MR imaging in the low-field: Leveraging the power of machine learning

TL;DR

This paper explores how machine learning techniques can improve low-field MRI by enhancing image quality and overcoming inherent limitations, thereby expanding its clinical utility and accessibility.

Contribution

It provides an overview of ML applications in low-field MRI, including reconstruction, denoising, and super-resolution, highlighting potential for broader healthcare use.

Findings

ML improves image reconstruction quality

Deep learning enhances denoising capabilities

Super-resolution techniques increase spatial resolution

Abstract

Recent innovations in Magnetic Resonance Imaging (MRI) hardware and software have reignited interest in low-field ($<1\,\mathrm{T}$) and ultra-low-field MRI ($<0.1\,\mathrm{T}$).
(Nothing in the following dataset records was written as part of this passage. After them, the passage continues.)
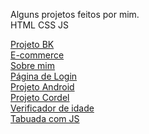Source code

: Alguns projetos feitos por mim.<br>
HTML CSS JS

<a href="https://thdev7.github.io/Portfolio/projetobk/index.html" target="_blank" rel="external">Projeto BK</a> <br>
<a href="https://thdev7.github.io/Portfolio/e-commerce/index.html" target="_blank" rel="external">E-commerce</a> <br> 
<a href="https://thdev7.github.io/Portfolio/biografia/index.html" target="_blank" rel="external">Sobre mim</a> <br>
<a href="https://thdev7.github.io/Portfolio/loginpg1/index.html" target="_blank" rel="external">Página de Login</a> <br>
<a href="https://thdev7.github.io/Portfolio/desafio_android/android.html" target="_blank" rel="external">Projeto Android<a> <br>
<a href="https://thdev7.github.io/Portfolio/projeto_cordel/index.html" target="_blank" rel="external">Projeto Cordel</a><br>
<a href="https://thdev7.github.io/Portfolio/verificador_de_idade/index.html" target="_blank" rel="external">Verificador de idade</a> <br>
<a href="https://thdev7.github.io/Portfolio/tabuada/ex17.html" target="_blank" rel="external">Tabuada com JS</a>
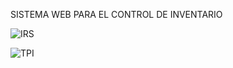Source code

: SISTEMA WEB PARA EL CONTROL DE INVENTARIO



![IRS](https://github.com/Casa-de-los-Plasticos/Sistema-Web-para-el-Control-de-Inventario-en-un-Comercial/assets/59947991/84d09e77-e2b5-4b30-94d6-145b9319babc)

![TPI](https://github.com/Casa-de-los-Plasticos/Sistema-Web-para-el-Control-de-Inventario-en-un-Comercial/assets/59947991/e33a57c4-b0fb-455c-bc15-13bf412bddc1)
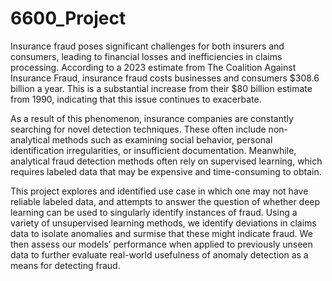 # 6600_Project



Insurance fraud poses significant challenges for both insurers and consumers, leading to financial losses and inefficiencies in claims processing. According to a 2023 estimate from The Coalition Against Insurance Fraud, insurance fraud costs businesses and consumers $308.6 billion a year. This is a substantial increase from their $80 billion estimate from 1990, indicating that this issue continues to exacerbate.

As a result of this phenomenon, insurance companies are constantly searching for novel detection techniques. These often include non-analytical methods such as examining social behavior, personal identification irregularities, or insufficient documentation. Meanwhile, analytical fraud detection methods often rely on supervised learning, which requires labeled data that may be expensive and time-consuming to obtain. 

This project explores and identified use case in which one may not have reliable labeled data, and attempts to answer the question of whether deep learning can be used to singularly identify instances of fraud. Using a variety of unsupervised learning methods, we identify deviations in claims data to isolate anomalies and surmise that these might indicate fraud. We then assess our models’ performance when applied to previously unseen data to further evaluate real-world usefulness of anomaly detection as a means for detecting fraud.

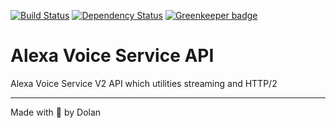 [![Build Status][travis-image]][travis-url]
[![Dependency Status][daviddm-image]][daviddm-url]
[![Greenkeeper badge][greenkeeper-image]][greenkeeper-url]


# Alexa Voice Service API
Alexa Voice Service V2 API which utilities streaming and HTTP/2

---

Made with 💖 by Dolan

[travis-image]: https://travis-ci.org/dolanmiu/Alexa-Voice-Service-API.svg?branch=master
[travis-url]: https://travis-ci.org/dolanmiu/Alexa-Voice-Service-API
[daviddm-image]: https://david-dm.org/dolanmiu/Alexa-Voice-Service-API.svg?theme=shields.io
[daviddm-url]: https://david-dm.org/dolanmiu/Alexa-Voice-Service-API
[greenkeeper-image]: https://badges.greenkeeper.io/dolanmiu/Alexa-Voice-Service-API.svg
[greenkeeper-url]: https://greenkeeper.io/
These technologies offer advantages such as lower power consumption, reduced specific absorption rate, reduced field-inhomogeneities, and cost-effectiveness, presenting a promising alternative for resource-limited and point-of-care settings. However, low-field MRI faces inherent challenges like reduced signal-to-noise ratio and therefore, potentially lower spatial resolution or longer scan times. This chapter examines the challenges and opportunities of low-field and ultra-low-field MRI, with a focus on the role of machine learning (ML) in overcoming these limitations. We provide an overview of deep neural networks and their application in enhancing low-field and ultra-low-field MRI performance. Specific ML-based solutions, including advanced image reconstruction, denoising, and super-resolution algorithms, are discussed. The chapter concludes by exploring how integrating ML with low-field MRI could expand its clinical applications and improve accessibility, potentially revolutionizing its use in diverse healthcare settings.